Data from the new stations are also being used to enhance modeled soil moisture products and land surface models. A sensitivity analysis carried out as part of the Data Value Study showed that accuracy of drought representation, as indicated by soil dryness, improved significantly with denser networks as opposed to sparser networks. Similarly, machine learning methods applied to the UMRB stations significantly improved accuracy of modeled soil moisture in the UMRB in the Short-Term Prediction and Transition Center – Land Information System (SPoRT- LIS), a frequently used soil moisture product. Using machine learning to calibrate and validate remote-sensed soil moisture products from NASA’s Soil Moisture Active Passive (SMAP) satellite mission likewise led to improvements in product accuracy. Models that more accurately represent soil moisture variability across landscapes can help researchers, decision-makers, and others to monitor drought more effectively, and better track drought onset and improvement. 

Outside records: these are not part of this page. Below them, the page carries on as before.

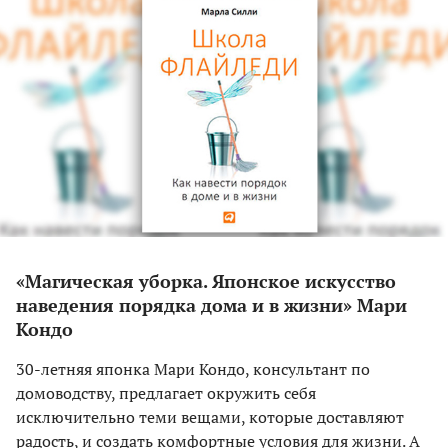
«Магическая уборка. Японское искусство
наведения порядка дома и в жизни» Мари
Кондо
30-летняя японка Мари Кондо, консультант по
домоводству, предлагает окружить себя
исключительно теми вещами, которые доставляют
радость, и создать комфортные условия для жизни. А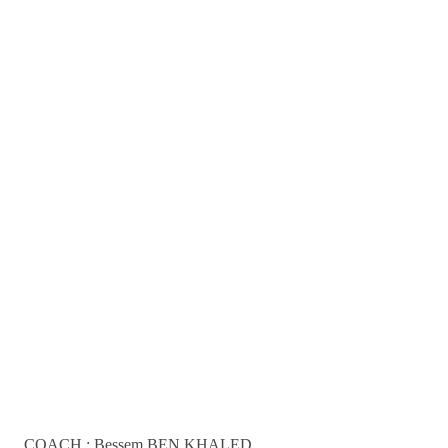
COACH : Bessem BEN KHALED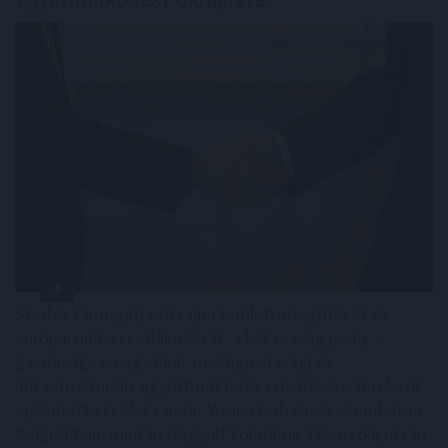
Szerbia támogatja Ukrajna területi integritását és
európai uniós csatlakozását, a két ország pedig a
gazdasági, energetikai, mezőgazdasági és
infrastrukturális együttműködés erősítésére törekszik
- jelentette ki Aleksandar Vucic szerb elnök szombaton
Belgrádban, miután tárgyalt Volodimir Zelenszkij ukrán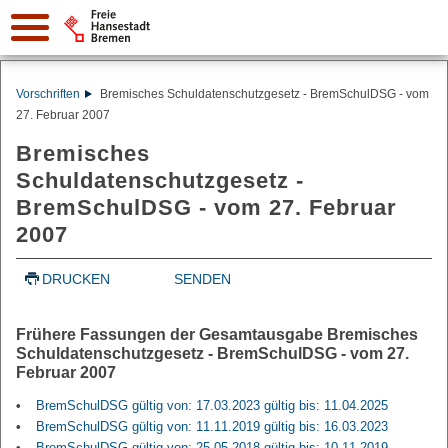
Vorschriften
Bremisches Schuldatenschutzgesetz - BremSchulDSG - vom
27. Februar 2007
Bremisches
Schuldatenschutzgesetz -
BremSchulDSG - vom 27. Februar
2007
DRUCKEN
SENDEN
Frühere Fassungen der Gesamtausgabe Bremisches
Schuldatenschutzgesetz - BremSchulDSG - vom 27.
Februar 2007
BremSchulDSG gültig von: 17.03.2023 gültig bis: 11.04.2025
BremSchulDSG gültig von: 11.11.2019 gültig bis: 16.03.2023
BremSchulDSG gültig von: 25.05.2018 gültig bis: 10.11.2019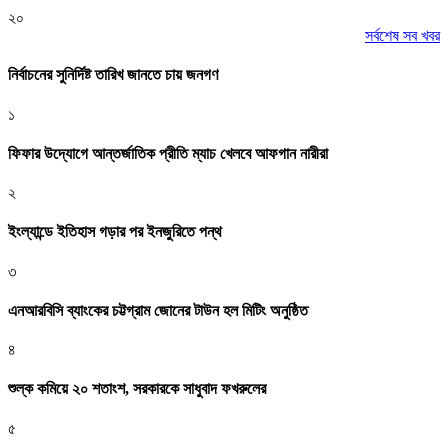
২০
সর্বশেষ সব খবর
নির্বাচনের সুনির্দিষ্ট তারিখ জানতে চায় জনগণ
১
ফিফার উদ্যোগে আন্তর্জাতিক প্রীতি ম্যাচ খেলবে আফগান নারীরা
২
ইংল্যান্ডে ইতিহাস গড়ার পর ইনজুরিতে পন্থ
৩
এনআরবিসি ব্যাংকের চট্টগ্রাম জোনের টাউন হল মিটিং অনুষ্ঠিত
৪
শুল্ক কমিয়ে ২০ শতাংশ, সরকারকে সাধুবাদ ফখরুলের
৫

Challenges to application of new UMRB data still remain: For example, many indices of droughts or other events rely on comparison of current conditions to averages across a longer baseline time period, often several decades. As the period of record available for these new stations grows, so too will the value of the data. In the meantime, near-term uses for datasets of this type are being tested. To address this problem, the Data Value Study supported development of new approaches to communicate soil moisture or snowpack information with short periods of record, such as calculating water available to plants by soil type or tracking change over time. These metrics also provide helpful context for interpreting soil moisture data.

Advancing Data for the Nation, Starting in the Upper Missouri

Throughout the Data Value Study, the National Coordinated Soil Moisture Monitoring Network (NCSMMN) provided guidance on project selection and approach to ensure the study's outcomes translate into broader national improvements for soil moisture data quality and usability. All data generated from the expanded UMRB station networks will be incorporated into the NCSMMN, and findings from the Data Value study—particularly the need for better communication and education on data use—offer critical guidance for the NCSMMN as it seeks to improve the usability of soil moisture information. 

“The Data Value Study team was able to develop answers to these questions quickly with the directed resources available to UMRB,” said Michael Cosh, Supervisory Research Hydrologist at the U.S. Department of Agriculture Agricultural Research Service and chair of the NCSMMN Coordinating Team. 

The techniques developed, whether for using machine learning to improve modeled products or using change over time to communicate soil moisture, will help guide soil moisture research and applications nationwide. Although the build out, data acquisition, and research of the Soil Moisture and Plains Snowpack Project focused on the Upper Missouri River Basin, the work can provide methodologies, approaches, and lessons learned that can be applied nationwide to improve our ability to predict and warn for floods and droughts earlier than previously possible, supporting risk-informed decision-making.